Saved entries
* * * * *

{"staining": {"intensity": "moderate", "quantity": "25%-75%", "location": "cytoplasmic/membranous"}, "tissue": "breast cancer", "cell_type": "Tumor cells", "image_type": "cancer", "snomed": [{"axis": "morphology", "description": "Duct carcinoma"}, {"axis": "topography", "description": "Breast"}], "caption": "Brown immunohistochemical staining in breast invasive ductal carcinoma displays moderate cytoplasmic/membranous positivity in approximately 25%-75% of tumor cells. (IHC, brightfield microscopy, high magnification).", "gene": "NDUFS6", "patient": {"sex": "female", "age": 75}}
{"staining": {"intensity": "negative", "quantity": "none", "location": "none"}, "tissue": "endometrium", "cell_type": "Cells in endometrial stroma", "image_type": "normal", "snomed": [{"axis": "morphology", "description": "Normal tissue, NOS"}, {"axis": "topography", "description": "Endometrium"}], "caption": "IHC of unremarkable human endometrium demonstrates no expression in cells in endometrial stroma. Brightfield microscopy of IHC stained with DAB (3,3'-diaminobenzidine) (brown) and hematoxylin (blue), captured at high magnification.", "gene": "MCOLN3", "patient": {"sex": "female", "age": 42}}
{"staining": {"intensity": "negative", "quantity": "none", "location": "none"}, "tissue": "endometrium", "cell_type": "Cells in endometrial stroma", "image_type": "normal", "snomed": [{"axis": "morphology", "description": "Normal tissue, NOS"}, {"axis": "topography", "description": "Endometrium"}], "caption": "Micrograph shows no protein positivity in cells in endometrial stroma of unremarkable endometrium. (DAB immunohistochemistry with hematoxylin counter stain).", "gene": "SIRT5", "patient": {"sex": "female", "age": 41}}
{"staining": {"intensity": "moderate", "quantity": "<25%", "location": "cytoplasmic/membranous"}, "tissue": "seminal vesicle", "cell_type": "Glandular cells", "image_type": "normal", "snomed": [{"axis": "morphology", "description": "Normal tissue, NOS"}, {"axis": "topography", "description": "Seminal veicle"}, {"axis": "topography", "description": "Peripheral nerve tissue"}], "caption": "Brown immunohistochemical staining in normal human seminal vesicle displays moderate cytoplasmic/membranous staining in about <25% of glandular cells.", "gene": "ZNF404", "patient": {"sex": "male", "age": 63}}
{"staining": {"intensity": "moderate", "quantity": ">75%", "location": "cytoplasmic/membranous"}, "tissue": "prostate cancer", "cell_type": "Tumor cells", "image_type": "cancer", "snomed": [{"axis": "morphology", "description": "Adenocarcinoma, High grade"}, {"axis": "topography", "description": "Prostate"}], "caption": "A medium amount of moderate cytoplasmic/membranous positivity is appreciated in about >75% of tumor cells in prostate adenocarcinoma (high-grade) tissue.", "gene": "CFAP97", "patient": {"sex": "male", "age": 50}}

* * * * *

What you need to do - An exact copy of all the records above is needed.

Written response -
{"staining": {"intensity": "moderate", "quantity": "25%-75%", "location": "cytoplasmic/membranous"}, "tissue": "breast cancer", "cell_type": "Tumor cells", "image_type": "cancer", "snomed": [{"axis": "morphology", "description": "Duct carcinoma"}, {"axis": "topography", "description": "Breast"}], "caption": "Brown immunohistochemical staining in breast invasive ductal carcinoma displays moderate cytoplasmic/membranous positivity in approximately 25%-75% of tumor cells. (IHC, brightfield microscopy, high magnification).", "gene": "NDUFS6", "patient": {"sex": "female", "age": 75}}
{"staining": {"intensity": "negative", "quantity": "none", "location": "none"}, "tissue": "endometrium", "cell_type": "Cells in endometrial stroma", "image_type": "normal", "snomed": [{"axis": "morphology", "description": "Normal tissue, NOS"}, {"axis": "topography", "description": "Endometrium"}], "caption": "IHC of unremarkable human endometrium demonstrates no expression in cells in endometrial stroma. Brightfield microscopy of IHC stained with DAB (3,3'-diaminobenzidine) (brown) and hematoxylin (blue), captured at high magnification.", "gene": "MCOLN3", "patient": {"sex": "female", "age": 42}}
{"staining": {"intensity": "negative", "quantity": "none", "location": "none"}, "tissue": "endometrium", "cell_type": "Cells in endometrial stroma", "image_type": "normal", "snomed": [{"axis": "morphology", "description": "Normal tissue, NOS"}, {"axis": "topography", "description": "Endometrium"}], "caption": "Micrograph shows no protein positivity in cells in endometrial stroma of unremarkable endometrium. (DAB immunohistochemistry with hematoxylin counter stain).", "gene": "SIRT5", "patient": {"sex": "female", "age": 41}}
{"staining": {"intensity": "moderate", "quantity": "<25%", "location": "cytoplasmic/membranous"}, "tissue": "seminal vesicle", "cell_type": "Glandular cells", "image_type": "normal", "snomed": [{"axis": "morphology", "description": "Normal tissue, NOS"}, {"axis": "topography", "description": "Seminal veicle"}, {"axis": "topography", "description": "Peripheral nerve tissue"}], "caption": "Brown immunohistochemical staining in normal human seminal vesicle displays moderate cytoplasmic/membranous staining in about <25% of glandular cells.", "gene": "ZNF404", "patient": {"sex": "male", "age": 63}}
{"staining": {"intensity": "moderate", "quantity": ">75%", "location": "cytoplasmic/membranous"}, "tissue": "prostate cancer", "cell_type": "Tumor cells", "image_type": "cancer", "snomed": [{"axis": "morphology", "description": "Adenocarcinoma, High grade"}, {"axis": "topography", "description": "Prostate"}], "caption": "A medium amount of moderate cytoplasmic/membranous positivity is appreciated in about >75% of tumor cells in prostate adenocarcinoma (high-grade) tissue.", "gene": "CFAP97", "patient": {"sex": "male", "age": 50}}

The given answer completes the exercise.